The tantrum at the Courier-Mail since the LNP election loss has been an unedifying spectacle of which anyone claiming the title journalist should be ashamed.

The Queensland LNP was the most cashed-up political party in Australian history, with the only daily newspaper in town singing its praises and steadfastly refusing to hold the Government to account for its incompetence and corruption. How then were the people of Queensland convinced to vote Newman and Co out?

One important factor was the existence of an independent media accessible in Queensland. The internet did not exist back in the Joh days. It can only be imagined that Joh would have been inimical to the idea of a medium for the free exchange of ideas incapable of censorship. Perhaps, he simply would have issued more publicly funded defamation suits in an attempt to stop criticism of his corrupt government.

It is tempting to speculate that Joh’s regime would not have survived as long as it did in an age where any citizen can photograph a brown paper bag being handed across a table in a fashionable Brisbane restaurant and publish that information to literally millions of people, instantaneously.

There can be little doubt independent media played an important role in the defeat of the Newman Government.

From the very early days of Newman taking power in Queensland, Independent Australia was reporting on the ‘striking resonance between the decisions of Premier Newman and those of Joh Bjelke-Petersen.

From that point onwards, Independent Australia continued to expose the mendacity and power-lust of the Newman government, providing in-depth analysis of the trashing of democracy and civil rights, and the re-emergence of a police state.

When Premier Newman and Attorney-General Bleijie signaled their intention to defenestrate the Crime and Misconduct Commission, the peak anti-corruption body in the State, Independent Australia provided detailed analysis of the dangers of such a move.

Meanwhile, the Courier Mail was content to be a willing tool of the LNP regime, publishing the sycophantic drivel of the stooge placed at the head of the CMC to oversee its destruction.
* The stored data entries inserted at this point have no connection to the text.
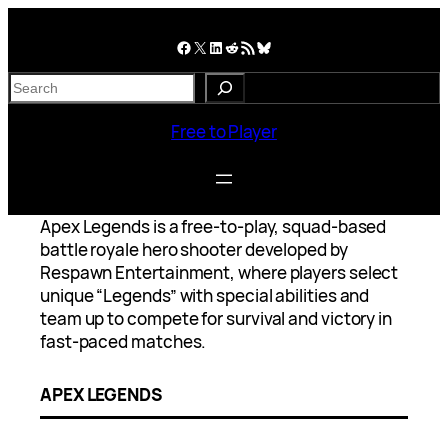
Skip
to
Facebook
X
LinkedIn
Reddit
RSS Feed
Bluesky
content
S
e
a
Free to Player
r
c
h
Apex Legends is a free-to-play, squad-based
battle royale hero shooter developed by
Respawn Entertainment, where players select
unique “Legends” with special abilities and
team up to compete for survival and victory in
fast-paced matches.
APEX LEGENDS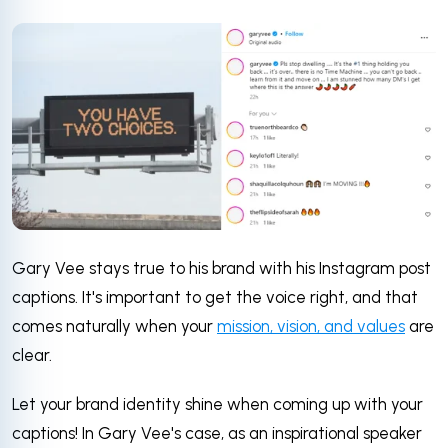
Gary Vee stays true to his brand with his Instagram post
captions. It's important to get the voice right, and that
comes naturally when your
mission, vision, and values
are
clear.
Let your brand identity shine when coming up with your
captions! In Gary Vee's case, as an inspirational speaker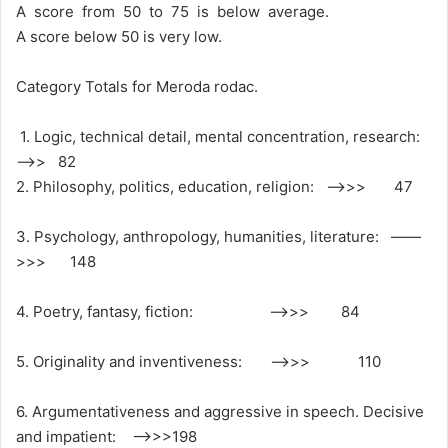
A score from 50 to 75 is below average.
A score below 50 is very low.
Category Totals for Meroda rodac.
1. Logic, technical detail, mental concentration, research:
—>> 82
2. Philosophy, politics, education, religion: ——>>> 47
3. Psychology, anthropology, humanities, literature: ——
>>> 148
4. Poetry, fantasy, fiction: ——>>> 84
5. Originality and inventiveness: ——>>> 110
6. Argumentativeness and aggressive in speech. Decisive
and impatient: —–>>>198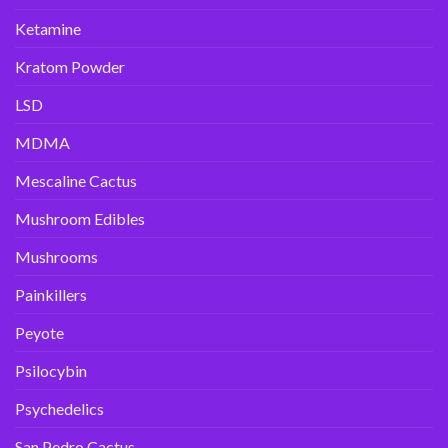
Ketamine
Kratom Powder
LSD
MDMA
Mescaline Cactus
Mushroom Edibles
Mushrooms
Painkillers
Peyote
Psilocybin
Psychedelics
San Pedro Cactus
Worse, the then premier’s chief media adviser, a former Courier-Mail employee, played handmaiden, introducing the controversial chair of the CMC, Dr Ken Levy, to the least subtle of Murdoch’s dinosaurs in Queensland — the inimitable Mr Des Houghton.

Independent Australia ran a strong series of articles about proposed and actual destruction of the Queensland environment by the Newman Government, including now-scrapped plans to dump dredge spoil from Abbott Point on the Great Barrier Reef, and the risk posed to fragile North Stradbroke Island ecosystems by the "cash for legislation" deal, which would see sand mining potentially extended until 2035.
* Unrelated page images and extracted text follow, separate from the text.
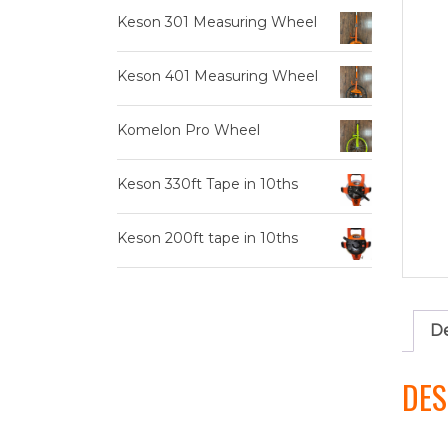
Keson 301 Measuring Wheel
Keson 401 Measuring Wheel
Komelon Pro Wheel
Keson 330ft Tape in 10ths
Keson 200ft tape in 10ths
De
DES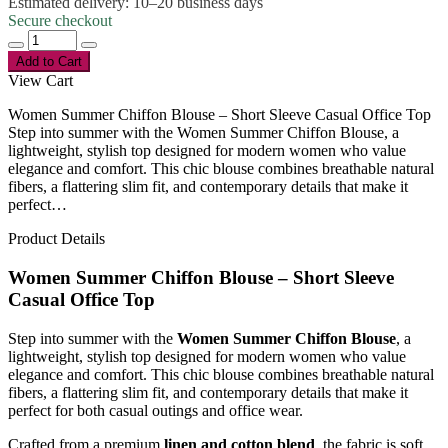
Estimated delivery: 10–20 business days
Secure checkout
Add to Cart
View Cart
Women Summer Chiffon Blouse – Short Sleeve Casual Office Top
Step into summer with the Women Summer Chiffon Blouse, a
lightweight, stylish top designed for modern women who value
elegance and comfort. This chic blouse combines breathable natural
fibers, a flattering slim fit, and contemporary details that make it
perfect…
Product Details
Women Summer Chiffon Blouse – Short Sleeve
Casual Office Top
Step into summer with the
Women Summer Chiffon Blouse
, a
lightweight, stylish top designed for modern women who value
elegance and comfort. This chic blouse combines breathable natural
fibers, a flattering slim fit, and contemporary details that make it
perfect for both casual outings and office wear.
Crafted from a premium
linen and cotton blend
, the fabric is soft,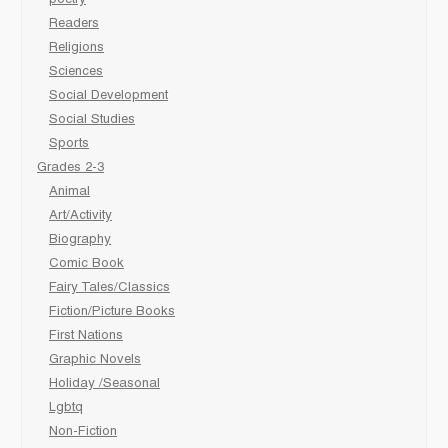
poetry
Readers
Religions
Sciences
Social Development
Social Studies
Sports
Grades 2-3
Animal
Art/Activity
Biography
Comic Book
Fairy Tales/Classics
Fiction/Picture Books
First Nations
Graphic Novels
Holiday /Seasonal
Lgbtq
Non-Fiction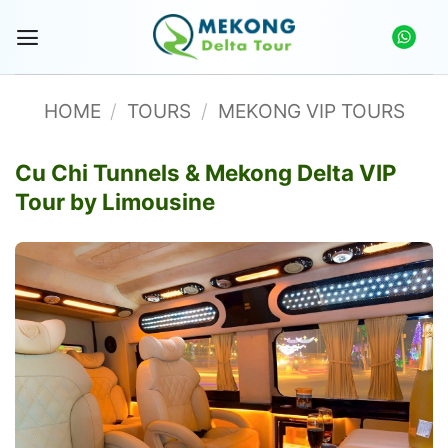
Skip
to
content
HOME
/
TOURS
/
MEKONG VIP TOURS
Cu Chi Tunnels & Mekong Delta VIP
Tour by Limousine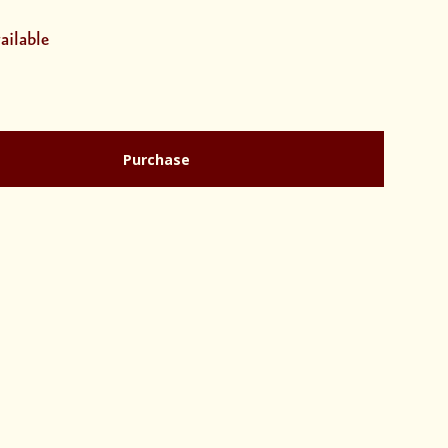
ailable
Purchase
A series of articles entitled Here we Joh again! explored the resurgence of corruption, lies about Government achievements and profligate cash-splashes on Government spin, which had become the norm in Newman’s Queensland.

The importance of the contribution of independent media outlets became crucial in the lead-up to, and during, the brief snap election the Premier called, in desperation, for 31 January 2015.
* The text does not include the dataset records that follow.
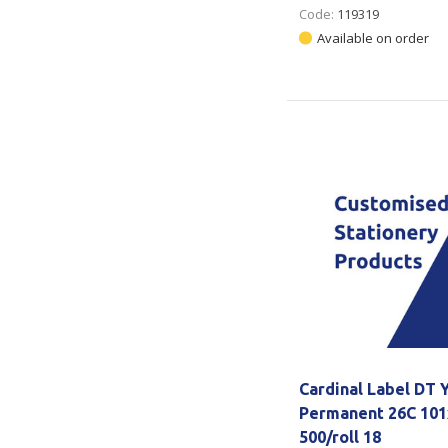
Code:
119319
Available on order
Cardinal Label DT 
Permanent 26C 10
500/roll 18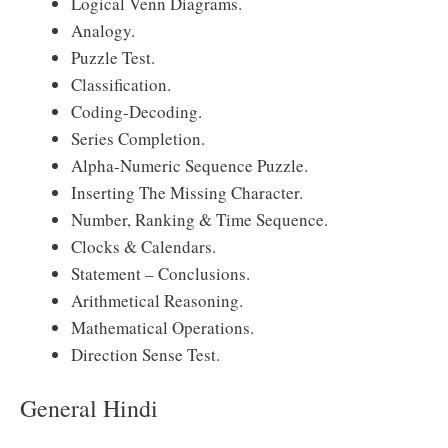
Logical Venn Diagrams.
Analogy.
Puzzle Test.
Classification.
Coding-Decoding.
Series Completion.
Alpha-Numeric Sequence Puzzle.
Inserting The Missing Character.
Number, Ranking & Time Sequence.
Clocks & Calendars.
Statement – Conclusions.
Arithmetical Reasoning.
Mathematical Operations.
Direction Sense Test.
General Hindi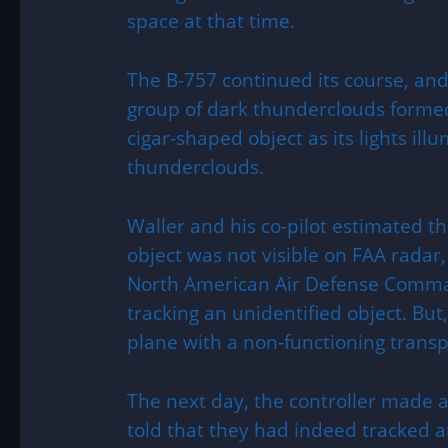
space at that time.
The B-757 continued its course, and 
group of dark thunderclouds forme
cigar-shaped object as its lights il
thunderclouds.
Waller and his co-pilot estimated th
object was not visible on FAA radar,
North American Air Defense Comm
tracking an unidentified object. But,
plane with a non-functioning trans
The next day, the controller made
told that they had indeed tracked 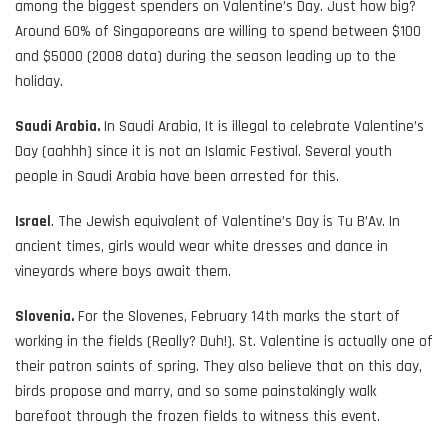
among the biggest spenders on Valentine’s Day. Just how big?
Around 60% of Singaporeans are willing to spend between $100
and $5000 (2008 data) during the season leading up to the
holiday.
Saudi Arabia.
In Saudi Arabia, It is illegal to celebrate Valentine’s
Day (aahhh) since it is not an Islamic Festival. Several youth
people in Saudi Arabia have been arrested for this.
Israel
. The Jewish equivalent of Valentine’s Day is Tu B’Av. In
ancient times, girls would wear white dresses and dance in
vineyards where boys await them.
Slovenia.
For the Slovenes, February 14th marks the start of
working in the fields (Really? Duh!). St. Valentine is actually one of
their patron saints of spring. They also believe that on this day,
birds propose and marry, and so some painstakingly walk
barefoot through the frozen fields to witness this event.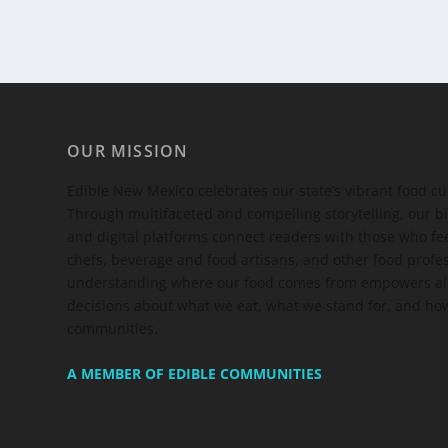
OUR MISSION
Edible New Mexico
celebrates our state’s vibrant food c
Through multifaceted and compelling storytelling, our bi
and digital platforms connect readers with those who 
chefs, beverage and food artisans, and other food profe
understanding where our food comes from empowers all
decisions about what we eat, what we stand for, and how
communities.
A MEMBER OF EDIBLE COMMUNITIES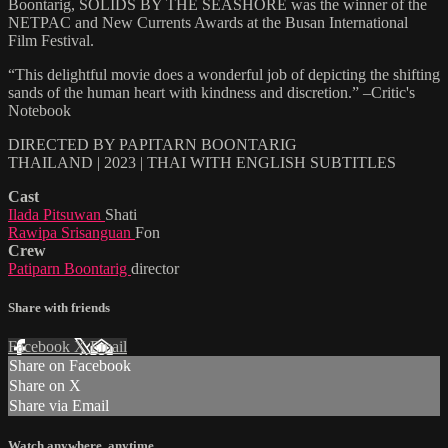
Boontarig, SOLIDS BY THE SEASHORE was the winner of the
NETPAC and New Currents Awards at the Busan International
Film Festival.
“This delightful movie does a wonderful job of depicting the shifting
sands of the human heart with kindness and discretion.” –Critic's
Notebook
DIRECTED BY PAPITARN BOONTARIG
THAILAND | 2023 | THAI WITH ENGLISH SUBTITLES
Cast
Ilada Pitsuwan
Shati
Rawipa Srisanguan
Fon
Crew
Patiparn Boontarig
director
Share with friends
Facebook
X
Email
Share on Facebook
Share on X
Share via Email
Watch anywhere, anytime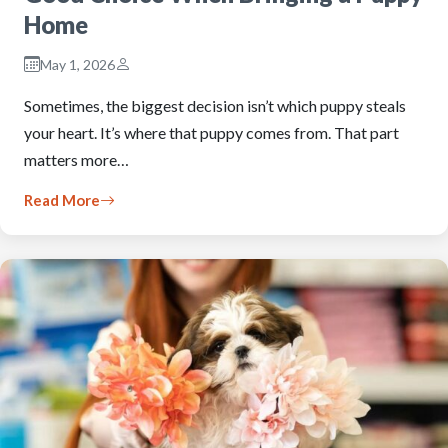
Home
May 1, 2026
Sometimes, the biggest decision isn’t which puppy steals
your heart. It’s where that puppy comes from. That part
matters more…
Read More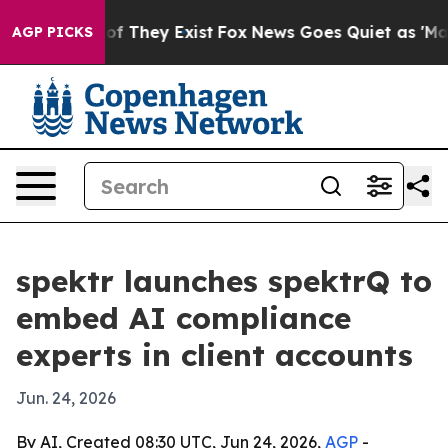
s no Proof They Exist
Fox News Goes Quiet as 'Maga Me
AGP PICKS
spektr launches spektrQ to
embed AI compliance
experts in client accounts
Jun. 24, 2026
By AI, Created 08:30 UTC, Jun 24, 2026,
AGP
-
While the Courier Mail pushed the LNP agenda in a series of shameless front pages and editorial puff-pieces, Independent Australia refreshed the memories of the electors concerning the arrogance and incompetence of the Newman regime; exposed the truth about the impact of anti-bikie laws on crime statistics; and even gave Mermaid Ray Stevens a platform to show off his moves.

In the wake of the LNP defeat at the polls, the Courier-Mail does not appear inclined to amend its ways, continuing to uncritically boost the LNP and give undeserved oxygen to what passes for a thought bubble from three-time loser and newly installed premier in exile, Lawrence Springborg.

It remains of paramount importance that sites like Independent Australia continue to contribute to the otherwise superficial and facile level of political debate in Queensland, keeping politicians of all stripes to account.